La mayoría de las veces que leemos una revista o escuchamos a comentaristas de moda no acabamos de comprender su vocabulario. Otras veces para designar una prenda similar existen diferentes sinónimos que nos parecen lo mismo pero hay pequeños matices entre ellos. Es el caso de los zapatos bailarinas, Merceditas o manoletinas.
En este diccionario de moda se pueden descubrir algunas palabras que oímos con frecuencia pero que no acabamos de comprender.
En el mundo de la moda hay muchos tipos de materiales y de telas para confeccionar todas las prendas que imaginan los diseñadores. Esto es una muestra:
Organza: Es un tejido de algodón muy fino, traslucido y un poco más rígido que la gasa. Se utiliza especialmente en vestidos veraniegos, gracias a la frescura que da a las prendas.
Astracán: Es un tipo de piel de origen ruso, procede del carnero Karakul, Estuvo muy de moda a finales del s.XIX principios del s.XX. Actualmente no se utiliza con tanta frecuencia pero muchos diseñadores lo están recuperando para sus colecciones de invierno. Aporta un toque de elegancia y sofisticación a los abrigos.
Cachemira: Se trata de un punto de lana suave y lujosa hecha con pelo de cabras del Himalaya y originario de la región de Cachemira. Utilizado especialmente para chales.
En cuestión de zapatos hay un vocabulario muy rico para designar todos los tipos que se pueden encontrar. Sandalias, zapatos de tacón, zapatillas, babuchas, chanclas… La diferencia entre Merceditas, bailarinas y manoletinas es la que comporta más problemas para diferenciarlas. Es cierto que las diferencias son mínimas, pero las hay.
Bailarinas: Muy parecido al que usan las artistas de danza con la punta redondeada y corte escotado. Está es su principal seña de identidad, es verdad que en la actualidad hay de muchos tipos, formas y colores.

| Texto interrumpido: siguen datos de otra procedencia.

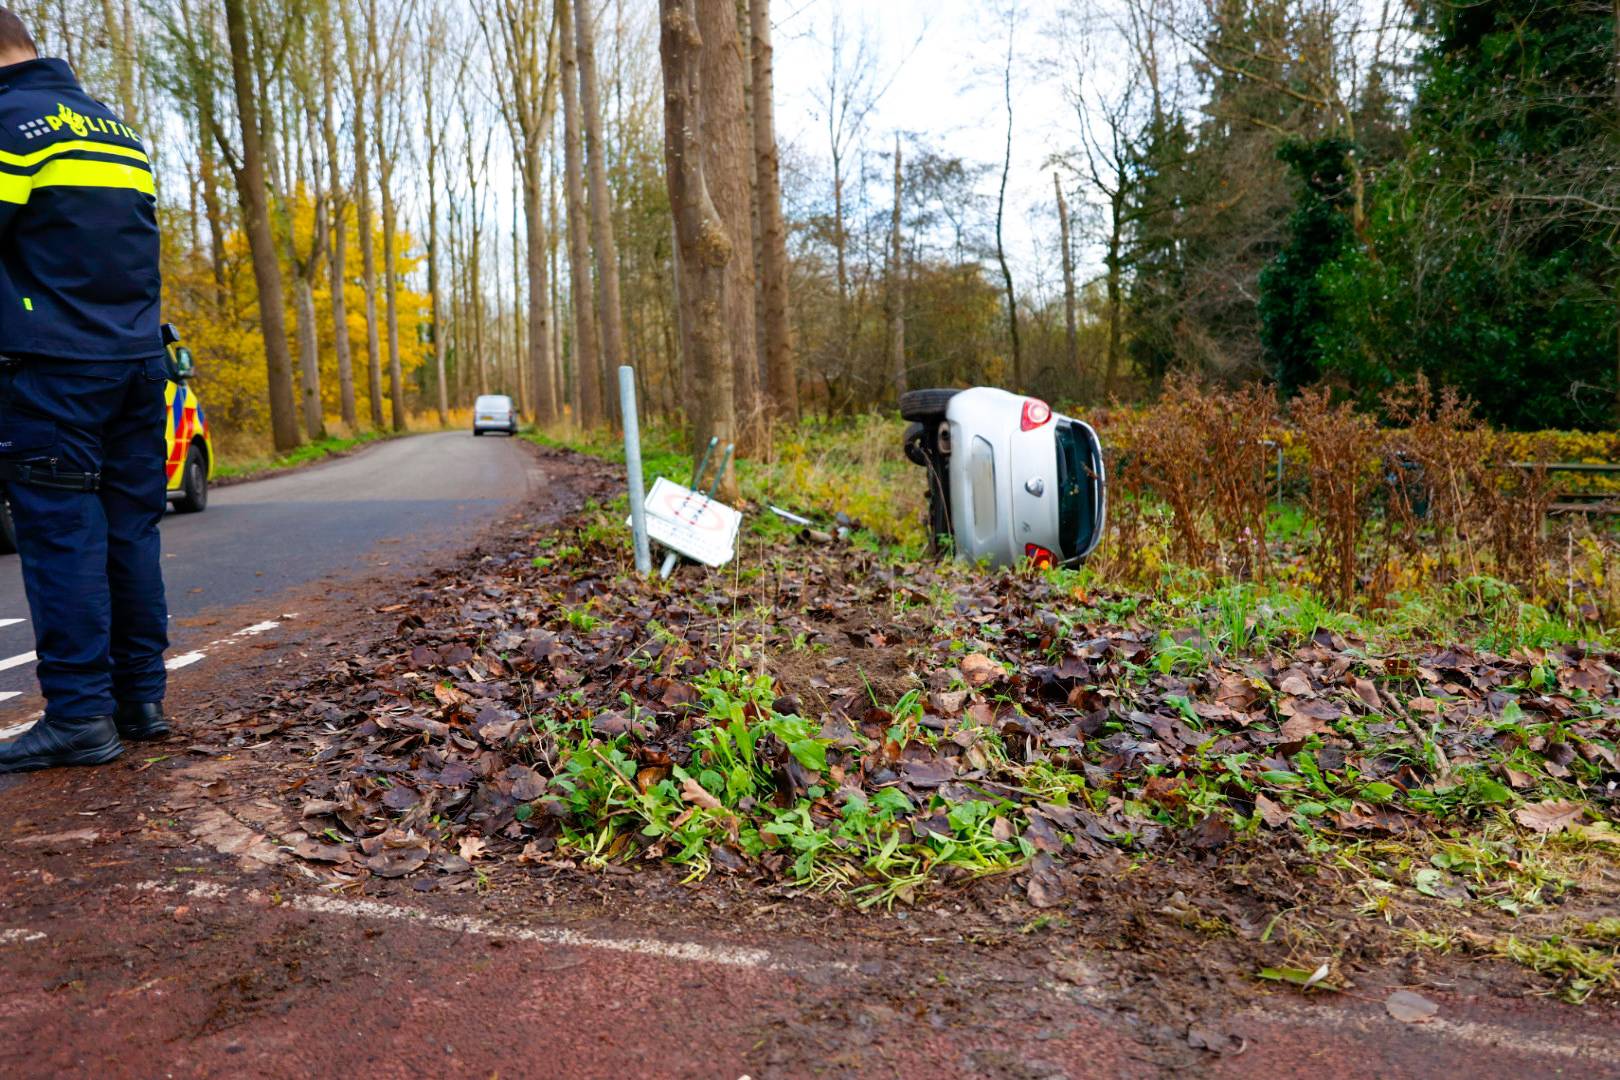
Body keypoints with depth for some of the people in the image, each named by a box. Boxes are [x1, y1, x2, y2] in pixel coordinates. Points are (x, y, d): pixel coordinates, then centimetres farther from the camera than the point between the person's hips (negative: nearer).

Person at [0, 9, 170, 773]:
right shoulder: (116, 129, 19)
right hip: (138, 362, 7)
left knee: (61, 534, -5)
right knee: (131, 529, 8)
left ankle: (79, 716, -4)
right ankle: (140, 698, 12)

Merceditas: Su principal diferencia es una trabilla que cruza el empeine y se sujeta al otro lado con un botón. Son el sello de identidad de Manolo Blahnik, antes que su colección de zapatos de tacón.
Manoletinas: Muy similares a las bailarinas. Estas se asemejan más a las utilizadas por los toreros. El nombre le viene del torero Manolete que las popularizó. Las clásicas son negras lisas pero a día de hoy hay muchas versiones.